While the presumption of compensability and theory of aggravation under the Workmen's
Compensation Act (under which the Baldebrin case was decided) may have been abandoned under
the New Labor Code, 8 it is significant that the liberality of the law in general in favor of the workingman
still subsists. As agent charged by the law to implement social justice guaranteed and secured by the
Constitution, the Employees Compensation Commission should adopt a liberal attitude in favor of the
employee in deciding claims for compensability, especially where there is some basis in the facts for
inferring a work connection to the accident.

This kind of interpretation gives meaning and substance to the compassionate spirit of the law as
embodied in Article 4 of the New Labor Code which states that 'all doubts in the implementation and
interpretation of the provisions of the Labor Code including its implementing rules and regulations
shall be resolved in favor of labor.'
The policy then is to extend the applicability of the decree (PD 626) to as many employees who can
avail of the benefits thereunder. This is in consonance with the avowed policy of the State to give
maximum aid and protection to labor. 9
There is no reason, in principle, why employees should not be protected for a reasonable period of
time prior to or after working hours and for a reasonable distance before reaching or after leaving the
employer's premises. 10
If the Vano ruling awarded compensation to an employee who was on his way from home to his
work station one day before an official working day, there is no reason to deny compensation for
accidental injury occurring while he is on his way home one hour after he had left his work station.

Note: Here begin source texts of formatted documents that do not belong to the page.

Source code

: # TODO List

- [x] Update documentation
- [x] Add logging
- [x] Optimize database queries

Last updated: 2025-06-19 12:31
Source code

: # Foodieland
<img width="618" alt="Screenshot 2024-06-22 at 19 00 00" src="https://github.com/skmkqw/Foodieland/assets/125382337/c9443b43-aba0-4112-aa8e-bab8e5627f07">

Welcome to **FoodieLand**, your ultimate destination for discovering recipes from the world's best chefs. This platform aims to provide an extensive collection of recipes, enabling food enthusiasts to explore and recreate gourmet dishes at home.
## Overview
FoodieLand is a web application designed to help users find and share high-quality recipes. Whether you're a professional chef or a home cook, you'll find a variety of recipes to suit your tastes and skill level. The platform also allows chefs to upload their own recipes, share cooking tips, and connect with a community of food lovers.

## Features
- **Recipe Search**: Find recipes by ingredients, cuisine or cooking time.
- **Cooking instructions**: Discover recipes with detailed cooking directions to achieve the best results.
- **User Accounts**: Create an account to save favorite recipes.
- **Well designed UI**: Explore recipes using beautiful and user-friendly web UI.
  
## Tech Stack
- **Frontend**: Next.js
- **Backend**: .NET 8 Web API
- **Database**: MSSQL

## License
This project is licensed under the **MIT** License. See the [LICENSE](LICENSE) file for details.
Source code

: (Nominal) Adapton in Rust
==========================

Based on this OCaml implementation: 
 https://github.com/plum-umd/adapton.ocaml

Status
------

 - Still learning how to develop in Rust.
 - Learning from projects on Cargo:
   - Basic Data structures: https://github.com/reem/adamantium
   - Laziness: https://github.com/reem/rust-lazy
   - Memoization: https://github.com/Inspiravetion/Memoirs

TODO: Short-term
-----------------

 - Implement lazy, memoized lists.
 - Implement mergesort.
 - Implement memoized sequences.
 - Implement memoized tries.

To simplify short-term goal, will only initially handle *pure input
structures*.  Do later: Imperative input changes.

We are constrained not to consider the defense of the street peril doctrine and instead interpret the
law liberally in favor of the employee because the Employees Compensation Act, like the Workmen's
Compensation Act, is basically a social legislation designed to afford relief to the working men and
women in our society.
WHEREFORE, the decision appealed from is REVERSED and SET ASIDE. Let the case be
remanded to the ECC and the GSIS for disposition in accordance with this decision.
SO ORDERED.
Melencio-Herrera (Chairperson), Paras, Sarmiento and Regalado, JJ., concur.